EN 12096 :1997 " Vibrations mécaniques - Déclaration et vérification des valeurs des vibrations émises ".

EN 1032 :2003 " Vibrations mécaniques - Tests des machines mobiles afin de déterminer la valeur des vibrations émises ".

EN ISO 7096:2000, ISO EN 5007 et EN 13490:2001 : Critère de performance et performance appropriée pour les sièges à suspension des engins de chantier, des tracteurs agricoles sur pneus et des chariots industriels.

Normes internationales

ISO 8041:2005 " Réponse humaine aux vibrations - Instruments de mesure ".

Détails des principaux textes réglementaires (extraits du décret 2005 - 746 du 4 juillet 2005)
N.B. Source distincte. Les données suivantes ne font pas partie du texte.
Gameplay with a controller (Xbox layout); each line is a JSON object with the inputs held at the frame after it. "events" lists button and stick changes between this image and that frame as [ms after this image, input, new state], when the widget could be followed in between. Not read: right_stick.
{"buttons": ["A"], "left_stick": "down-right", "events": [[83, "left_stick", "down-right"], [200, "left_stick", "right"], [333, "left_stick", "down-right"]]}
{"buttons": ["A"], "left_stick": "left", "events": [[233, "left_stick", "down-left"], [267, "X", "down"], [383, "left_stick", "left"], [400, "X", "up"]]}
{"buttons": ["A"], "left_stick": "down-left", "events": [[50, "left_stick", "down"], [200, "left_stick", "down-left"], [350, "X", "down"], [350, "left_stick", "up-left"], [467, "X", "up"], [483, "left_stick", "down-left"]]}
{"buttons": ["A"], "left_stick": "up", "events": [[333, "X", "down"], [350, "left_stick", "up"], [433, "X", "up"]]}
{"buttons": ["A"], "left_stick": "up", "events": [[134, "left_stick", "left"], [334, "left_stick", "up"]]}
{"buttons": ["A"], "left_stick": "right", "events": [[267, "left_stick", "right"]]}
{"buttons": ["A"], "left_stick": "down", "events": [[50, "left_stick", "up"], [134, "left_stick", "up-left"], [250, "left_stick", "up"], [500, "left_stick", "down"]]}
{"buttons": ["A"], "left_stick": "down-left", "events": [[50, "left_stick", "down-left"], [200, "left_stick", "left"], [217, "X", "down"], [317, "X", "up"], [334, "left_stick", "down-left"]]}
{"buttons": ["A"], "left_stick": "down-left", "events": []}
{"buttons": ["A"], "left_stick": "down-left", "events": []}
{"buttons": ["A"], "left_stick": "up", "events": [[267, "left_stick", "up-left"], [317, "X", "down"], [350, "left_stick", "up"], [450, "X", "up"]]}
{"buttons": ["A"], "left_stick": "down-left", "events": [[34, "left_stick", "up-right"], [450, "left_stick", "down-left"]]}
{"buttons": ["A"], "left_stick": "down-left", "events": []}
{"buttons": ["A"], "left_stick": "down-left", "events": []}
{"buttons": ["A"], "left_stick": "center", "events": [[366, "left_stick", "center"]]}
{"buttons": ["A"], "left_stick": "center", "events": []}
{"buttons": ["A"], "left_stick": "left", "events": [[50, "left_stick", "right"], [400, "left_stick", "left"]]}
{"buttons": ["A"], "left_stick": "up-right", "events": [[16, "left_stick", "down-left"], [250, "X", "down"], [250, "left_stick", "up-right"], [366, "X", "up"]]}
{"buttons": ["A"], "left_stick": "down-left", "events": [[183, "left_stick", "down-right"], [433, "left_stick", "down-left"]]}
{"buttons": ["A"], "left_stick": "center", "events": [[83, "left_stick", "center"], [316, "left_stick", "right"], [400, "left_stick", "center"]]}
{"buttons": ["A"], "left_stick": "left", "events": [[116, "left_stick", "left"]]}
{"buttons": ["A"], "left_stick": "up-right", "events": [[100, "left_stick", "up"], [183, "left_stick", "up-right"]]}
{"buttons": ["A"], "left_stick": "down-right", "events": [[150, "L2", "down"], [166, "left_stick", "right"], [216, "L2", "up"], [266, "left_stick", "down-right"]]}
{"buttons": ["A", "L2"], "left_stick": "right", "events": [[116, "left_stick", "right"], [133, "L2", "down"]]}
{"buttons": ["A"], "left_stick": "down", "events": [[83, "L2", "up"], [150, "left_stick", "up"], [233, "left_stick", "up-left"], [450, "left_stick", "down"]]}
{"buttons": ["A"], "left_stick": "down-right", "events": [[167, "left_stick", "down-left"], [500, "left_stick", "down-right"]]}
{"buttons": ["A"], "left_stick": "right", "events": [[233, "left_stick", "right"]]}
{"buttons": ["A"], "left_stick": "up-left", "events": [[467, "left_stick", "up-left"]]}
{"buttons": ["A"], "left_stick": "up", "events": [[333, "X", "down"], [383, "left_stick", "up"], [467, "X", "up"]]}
Titre IV du code du travail " Prévention des risques d'exposition aux vibrations mécaniques ", article R. 4441-1 à R. 4447-1

Chapitre Ier
Dispositions générales

Art. R. 4441-1. - Au sens du présent titre, on entend par :

1. Vibration transmise aux mains et aux bras, une vibration mécanique qui, lorsqu'elle est transmise aux mains et aux bras chez l'homme, entraîne des risques pour la santé et la sécurité des travailleurs, notamment des troubles vasculaires, des lésions ostéo-articulaires ou des troubles neurologiques ou musculaires ;

2. Vibration transmise à l'ensemble du corps, une vibration mécanique qui, lorsqu'elle est transmise à l'ensemble du corps, entraîne des risques pour la santé et la sécurité des travailleurs, notamment des lombalgies et des microtraumatismes de la colonne vertébrale.

Art. R. 4441-2. - Les paramètres physiques caractérisant l'exposition aux vibrations mécaniques sont définis comme la valeur d'exposition journalière aux vibrations rapportée à une période de référence de huit heures.
Un arrêté conjoint des ministres chargés du travail et de l'agriculture précise le mode de détermination de ces paramètres physiques.

Chapitre II
Principes de prévention

Art. R. 4442-1. - L'employeur prend des mesures de prévention visant à supprimer ou à réduire au minimum les risques résultant de l'exposition aux vibrations mécaniques, en tenant compte du progrès technique et de l'existence de mesures de maîtrise du risque à la source.

Art. R. 4442-2. - La réduction des risques d'exposition aux vibrations mécaniques se fonde sur les principes généraux de prévention prévus à l'article L. 4121-2.

Chapitre III
Valeurs limites d'exposition

Art. R. 4443-1. - L'exposition journalière d'un travailleur aux vibrations mécaniques, rapportée à une période de référence de huit heures, ne peut dépasser les valeurs limites d'exposition suivantes :
1) 5 m/s² pour les vibrations transmises aux mains et aux bras ;
2) 1,15 m/s² pour les vibrations transmises à l'ensemble du corps.

Art. R. 4443-2. - La valeur d'exposition journalière rapportée à une période de référence de huit heures déclenchant l'action de prévention prévue à l'article R. 4445-1 et à l'article R. 4446- 1 est fixée à :
1) 2,5 m/s² pour les vibrations transmises aux mains et aux bras ;
2) 0,5 m/s² pour les vibrations transmises à l'ensemble du corps.

Chapitre IV
Évaluation des risques

Art. R. 4444-1. - L'employeur évalue et, si nécessaire, mesure les niveaux de vibrations mécaniques auxquels les travailleurs sont exposés.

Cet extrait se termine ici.